Doctors who prescribe medicines electronically may be more likely to choose lower-cost drugs, saving money for patients and insurers, according to a study in the Archives of Internal Medicine. But only about 6 percent of US doctors are using "e-prescribing," even though they may improve efficiency and reduce dispensing errors at pharmacies.
The study of 17.4 million prescriptions filled by more than 1.5 million patients of nearly 1,200 Massachusetts physicians found that use of the least expensive drugs - classified as "tier 1" for the study, such as those available generically - increased by 3.3 percent when e-prescribing was used.

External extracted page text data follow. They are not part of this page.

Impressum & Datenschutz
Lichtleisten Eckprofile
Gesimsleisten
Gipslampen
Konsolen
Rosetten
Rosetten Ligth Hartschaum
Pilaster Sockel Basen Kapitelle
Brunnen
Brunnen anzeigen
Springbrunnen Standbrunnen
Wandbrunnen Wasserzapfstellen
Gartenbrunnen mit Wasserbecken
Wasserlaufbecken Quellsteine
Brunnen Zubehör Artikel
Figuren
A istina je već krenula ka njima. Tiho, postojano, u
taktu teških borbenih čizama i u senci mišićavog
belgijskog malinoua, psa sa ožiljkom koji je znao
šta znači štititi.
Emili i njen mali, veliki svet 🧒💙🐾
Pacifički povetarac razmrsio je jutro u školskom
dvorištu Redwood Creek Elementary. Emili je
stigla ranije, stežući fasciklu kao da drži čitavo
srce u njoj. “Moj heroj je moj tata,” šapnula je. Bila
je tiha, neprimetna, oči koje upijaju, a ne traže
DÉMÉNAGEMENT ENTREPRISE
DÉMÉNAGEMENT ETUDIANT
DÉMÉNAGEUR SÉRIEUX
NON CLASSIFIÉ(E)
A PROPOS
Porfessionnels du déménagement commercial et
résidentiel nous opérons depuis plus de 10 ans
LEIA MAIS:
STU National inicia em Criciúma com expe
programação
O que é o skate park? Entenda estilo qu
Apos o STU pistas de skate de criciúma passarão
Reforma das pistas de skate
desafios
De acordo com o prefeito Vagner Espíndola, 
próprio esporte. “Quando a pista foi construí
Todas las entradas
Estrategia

Use of more expensive "tier 2" preferred brand-name drugs decreased by 1.9 percent, and use of "tier 3" non-preferred brand-name drugs decreased by 1.5 percent.
Estimated savings were 70 cents per patient a month, which amounted to $845,000 a year for every 100,000 people filling scrips, which was possible when just 20 percent of docs used e-prescribing. "The potential savings increase with more availability and use of e-prescribing; for complete e-prescribing use, the projected savings are $3.91 million per 100,000 patients per year," according to the report.
"One of the challenges physicians face is that they don't know which drugs are preferred or not preferred," Michael Fischer, an assistant professor of medicine at Harvard Medical School and lead author of the report, tells HealthDay News. "The insurance companies involved in the study provided that information by a color code - green for drugs that were preferred, red for drugs that were not preferred. Nothing in the system forces the doctor to make a choice of drugs, but just color-coding, without forcing them to do anything, led to a movement to lower-cost drugs."